Managing instances of collaboration

In this post, we’ll explain how to manage collaboration instances (we call the workspaces) on the XTWIP infrastructure. The workspace is an XML description of the data in your application, which several instances and several users can access, modify and interact with at the same time.

Think of the workspace as some sort of real time interactive, collaborative document.

workspace = real time XML document

While running a collaborative instance of your application, all changes are tracked, sent to all online participants and saved on the XTWIP. However, in this post we’re going to show you how to create, delete and access a workspace.

Creating a workspace

As a third party application developer, all you need to do is post a request to our front end server, authenticating yourself by sending the devKey provided to you. The server will respond with the workspaceID assigned to that workspace. You will need to store this ID, since you will later need it to refer the workspace. For more information on how to post a create workspace request, go through the XTWIP JSON-RPC API Reference [pdf].

Here’s what happens when you make the request

1. The user  hits a “New” button and the server-side for your application receives a request.
2. Your server then forwards the request to the XTWIP server, providing the devKey as an authentication mechanism. Optionally, it can also provide a name for the workspace or an initial content of the workspace XML (by default, the name is set to “Workspace” and the XML content is set to be empty).
3. The XTWIP front end performs a number of tasks before  stepping further:
   • • Checks the availability of your devKey
     • Checks if you have the right to create additional workspaces (if the creation limits per developer has not been exceeded)
     • Are you a paying customer ? Should any additional quality of service conditions be met for this request ?
     • It balances the request on the least occupied backend server, depending on your developer subscription type.
     • Finally, it forwards the request to the backend server that best fits several criteria (load, quality of service).
4. The backend server actually creates the workspace and it confirms the operations as successful. In case the operation fails, the request will be sent again to another available backend server.
5. The front end server marks the operation as successful, stores the workspace ID in the database together with the server onto which it is hosted. It returns the workspace ID to the developer server.
6. The developer server should also store the workspace ID, for any further reference (access request, deletion etc). It also notifies the end-user of the successful operation.

As a general fact, the business logic inside the XTWIP infrastructure is transparent to you.
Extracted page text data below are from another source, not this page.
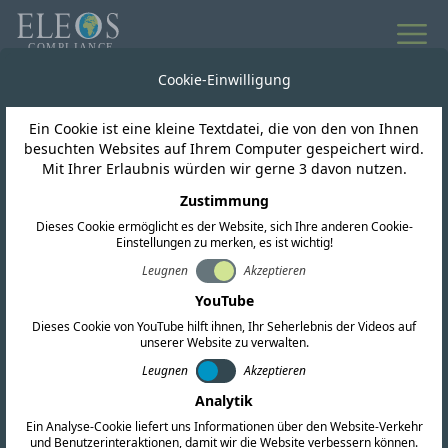
Alle Neuigkeiten
Cookie-Einwilligung
Ein Cookie ist eine kleine Textdatei, die von den von Ihnen
Sri Lanka
besuchten Websites auf Ihrem Computer gespeichert wird.
Mit Ihrer Erlaubnis würden wir gerne 3 davon nutzen.
TRC offen 865–868 MHz
Zustimmung
Dieses Cookie ermöglicht es der Website, sich Ihre anderen Cookie-
für RFID
Einstellungen zu merken, es ist wichtig!
Leugnen
Akzeptieren
YouTube
Dieses Cookie von YouTube hilft ihnen, Ihr Seherlebnis der Videos auf
unserer Website zu verwalten.
Leugnen
Akzeptieren
Analytik
Ein Analyse-Cookie liefert uns Informationen über den Website-Verkehr
und Benutzerinteraktionen, damit wir die Website verbessern können.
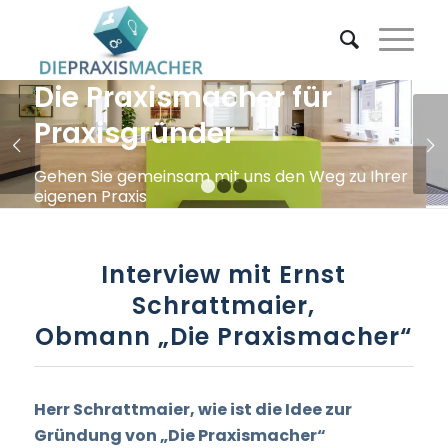
Die Praxismacher für
Praxisgründer
Weiter
Gehen Sie gemeinsam mit uns den Weg zu Ihrer
eigenen Praxis
1
2
3
ANFRAGEN
Interview mit Ernst
Schrattmaier,
Obmann „Die Praxismacher“
Herr Schrattmaier, wie ist die Idee zur
Gründung von „Die Praxismacher“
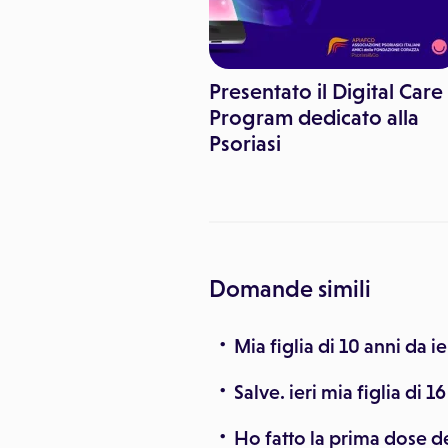
inemediche
Presentato il Digital Care
Program dedicato alla
ose di vaccino anti-
Psoriasi
n gravidanza
Domande simili
Mia figlia di 10 anni da i
Salve. ieri mia figlia di 
Ho fatto la prima dose de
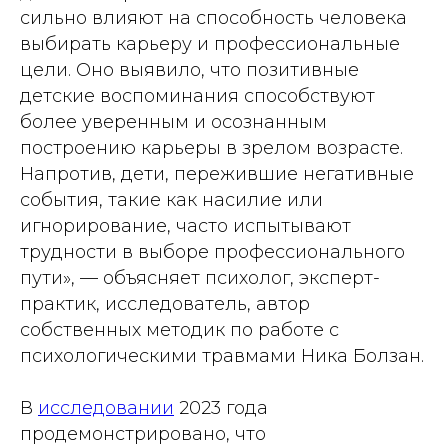
сильно влияют на способность человека
выбирать карьеру и профессиональные
цели. Оно выявило, что позитивные
детские воспоминания способствуют
более уверенным и осознанным
построению карьеры в зрелом возрасте.
Напротив, дети, пережившие негативные
события, такие как насилие или
игнорирование, часто испытывают
трудности в выборе профессионального
пути», — объясняет психолог, эксперт-
практик, исследователь, автор
собственных методик по работе с
психологическими травмами Ника Болзан.
В
исследовании
2023 года
продемонстрировано, что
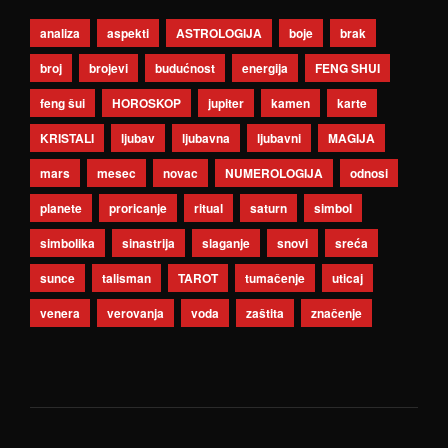
analiza
aspekti
ASTROLOGIJA
boje
brak
broj
brojevi
budućnost
energija
FENG SHUI
feng šui
HOROSKOP
jupiter
kamen
karte
KRISTALI
ljubav
ljubavna
ljubavni
MAGIJA
mars
mesec
novac
NUMEROLOGIJA
odnosi
planete
proricanje
ritual
saturn
simbol
simbolika
sinastrija
slaganje
snovi
sreća
sunce
talisman
TAROT
tumačenje
uticaj
venera
verovanja
voda
zaštita
značenje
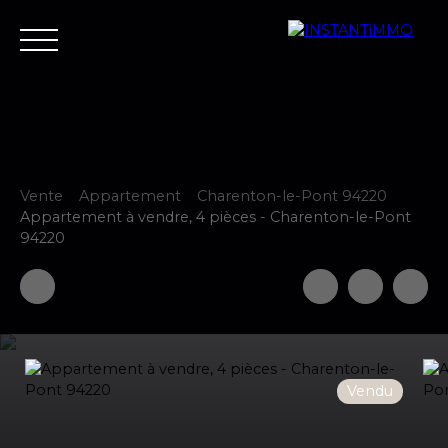
Vente
Appartement
Charenton-le-Pont 94220
Accueil
Estimer
Vendre
Acheter
Neuf
Louer
Fair
Appartement à vendre, 4 pièces - Charenton-le-Pont
94220
Estimer votre bien
Vendu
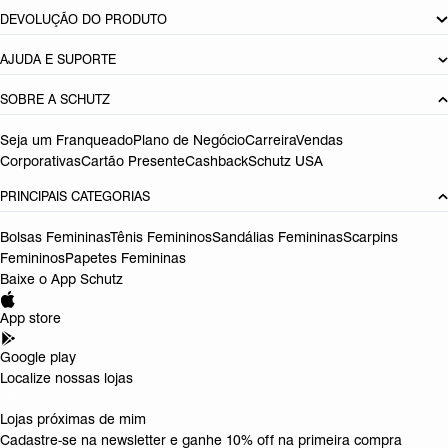
DEVOLUÇÃO DO PRODUTO
AJUDA E SUPORTE
SOBRE A SCHUTZ
Seja um Franqueado
Plano de Negócio
Carreira
Vendas
Corporativas
Cartão Presente
Cashback
Schutz USA
PRINCIPAIS CATEGORIAS
Bolsas Femininas
Tênis Femininos
Sandálias Femininas
Scarpins
Femininos
Papetes Femininas
Baixe o App Schutz
App store
Google play
Localize nossas lojas
Lojas próximas de mim
Cadastre-se na newsletter e ganhe 10% off na primeira compra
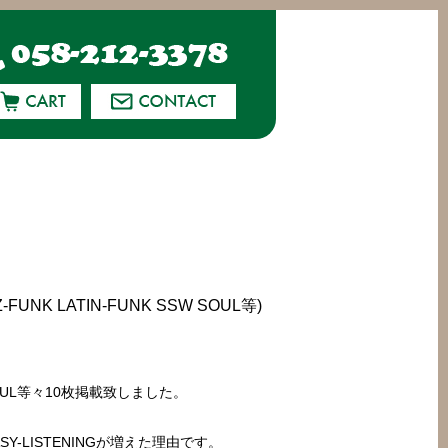
UNK LATIN-FUNK SSW SOUL等)
SW SOUL等々10枚掲載致しました。
EASY-LISTENINGが増えた理由です。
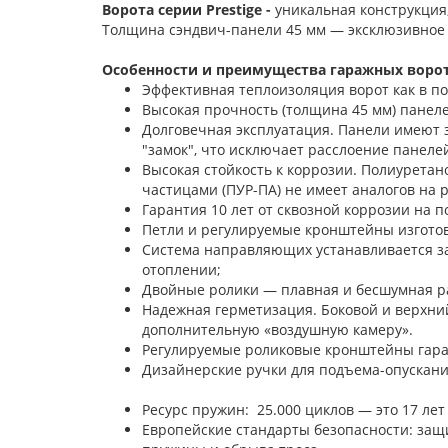
Ворота серии Prestige -
уникальная конструкция
Толщина сэндвич-панели 45 мм — эксклюзивное
Особенности и преимущества гаражных ворот 
Эффективная теплоизоляция ворот как в п
Высокая прочность (толщина 45 мм) панелей
Долговечная эксплуатация. Панели имеют 
"замок", что исключает расслоение панелей
Высокая стойкость к коррозии. Полиурета
частицами (ПУР-ПА) не имеет аналогов на 
Гарантия 10 лет от сквозной коррозии на п
Петли и регулируемые кронштейны изгото
Система направляющих устанавливается з
отоплении;
Двойные ролики — плавная и бесшумная ра
Надежная герметизация. Боковой и верхни
дополнительную «воздушную камеру».
Регулируемые роликовые кронштейны гара
Дизайнерские ручки для под
Ресурс пружин: 25.000 циклов — это 17 лет
Европейские стандарты безопасности: защи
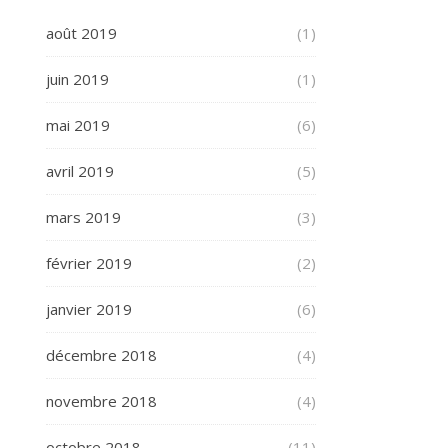
août 2019
(1)
juin 2019
(1)
mai 2019
(6)
avril 2019
(5)
mars 2019
(3)
février 2019
(2)
janvier 2019
(6)
décembre 2018
(4)
novembre 2018
(4)
octobre 2018
(11)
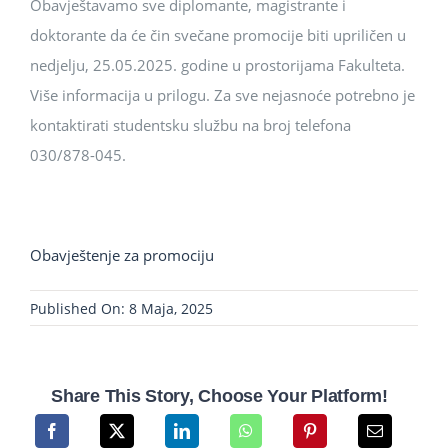
Obavještavamo sve diplomante, magistrante i
doktorante da će čin svečane promocije biti upriličen u
nedjelju, 25.05.2025. godine u prostorijama Fakulteta.
Više informacija u prilogu. Za sve nejasnoće potrebno je
kontaktirati studentsku službu na broj telefona
030/878-045.
Obavještenje za promociju
Published On: 8 Maja, 2025
Share This Story, Choose Your Platform!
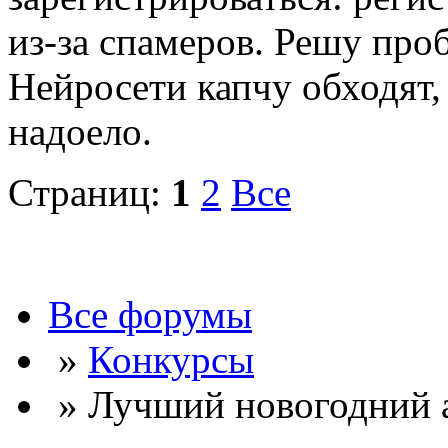
из-за спамеров. Решу про
Нейросети капчу обходят, 
надоело.
Страниц:
1
2
Все
Все форумы
»
Конкурсы
» Лучший новогодний а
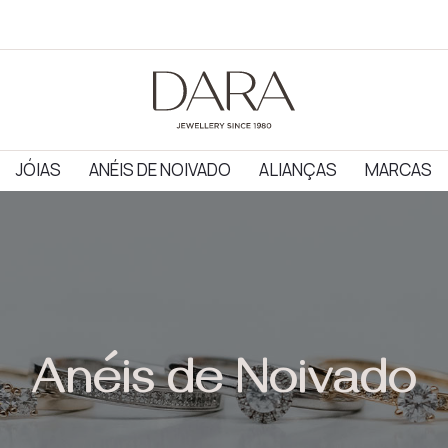
JÓIAS
ANÉIS DE NOIVADO
ALIANÇAS
MARCAS
Anéis de Noivado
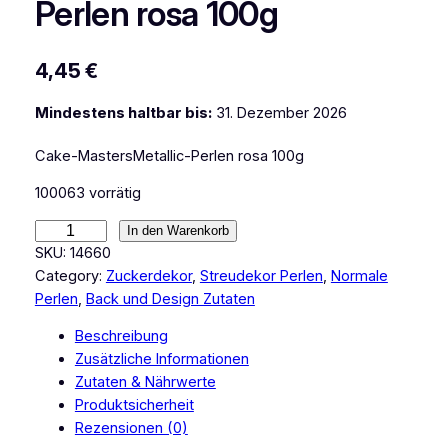
Perlen rosa 100g
4,45
€
Mindestens haltbar bis:
31. Dezember 2026
Cake-MastersMetallic-Perlen rosa 100g
100063 vorrätig
C
In den Warenkorb
a
SKU:
14660
k
Category:
Zuckerdekor
, 
Streudekor Perlen
, 
Normale
e
Perlen
, 
Back und Design Zutaten
M
Beschreibung
a
Zusätzliche Informationen
s
Zutaten & Nährwerte
t
Produktsicherheit
e
Rezensionen (0)
r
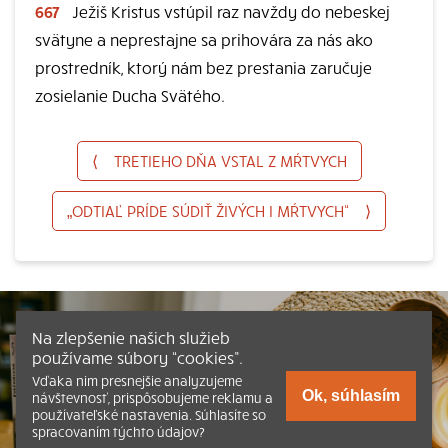
667
Ježiš Kristus vstúpil raz navždy do nebeskej
svätyne a neprestajne sa prihovára za nás ako
prostredník, ktorý nám bez prestania zaručuje
zosielanie Ducha Svätého.
⟨
TRETIEHO DŇA VSTAL Z MŔTVYCH
„ODTIAĽ PRÍDE SÚDIŤ ŽIVÝCH I MŔTVYCH“
⟩
Na zlepšenie našich služieb
používame súbory “cookies”.
Vďaka nim presnejšie analyzujeme
Ok, súhlasím
návštevnosť, prispôsobujeme reklamu a
používateľské nastavenia. Súhlasíte so
spracovaním týchto údajov?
In order to manage collaboration instances, you only need to post the JSON-RPC requests and interpret the results.

Accesing a workspace

After you’ve created the workspace, your main concern will be how to access it: how to make your application aware of the collaboration instance and make sure all changes are delivered on that instance.

The XTWIP SDK for Flash/Flex automatically looks for the authentication information it needs to connect to the workspace in the flashvars of the embed code of your application. In order to get that authentication information however, you need to follow the steps described below:

1. The user decides to open an existing workspace, so the browser sends a request to the developer server.
2. Your developer server makes any additional verification (“does this user have rights to the workspace requested?” sort of thing). If everything checks out, the request for access is forwarded to the XTWIP front-end, together with the devKey associated to the application. Optionally, the email and the name of the user may be provided, so each user can have a unique identity in the collaboration environment.
3. The XTWIP front-end authenticates that the developer identified by devKey indeed has the right to access the workspace. It also finds the back-end server that currently stores the workspace. After that, a request for a temporary token is sent to the back-end server.
4. The back-end server randomly generates a temporary username & temporary password and then sends them to the front-end.
5. The front-end forwards them to the developer server, together with the IP and the port of the back-end server that is hosting the collaboration session.
6. The developer server pastes the temporary username and temporary password into the embed code for the collaborative application.
7. The application runs, the XTWIP Flash/Flex SDK loads the authentication data from the embed code (flashvars) and it connects to the back-end server, providing the credentials for authentication. The application instance has now joined collaboration on the workspace and may send/receive data, changes, chat messages, presence, ownership and so on.

This combination of devKey and temporary credentials bares several guarantees of security and flexibility:

• Each developer can only access those workspaces he/she created.
• Developers can define their own access control policies for their users (since this logic is to be implemented in the developer server, not in the XTWIP infrastructure)
• Users cannot access workspaces without a confirmation of access rights from the application developer.
• Users do not have access to devKey and do not have access to directly creating, deleting or accessing workspaces (without going through the application developer)
• Temporary credentials expire minutes after the user has left the collaboration session. In order to reconnect, the user must obtain a new set of temporary credentials.

Deleting a workspace

The workflow for deleting a workspace is almost the same as for creating one, the only exception being you need to provide the ID of the workspace you wish to delete.

We hope this post provided an overview on how you, as a developer, can manage the collaboration instances hosted on the XTWIP infrastructure. For a more detailed understanding of creating, deleting, accessing and retrieving workspaces, go through the XTWIP JSON-RPC API Reference [pdf].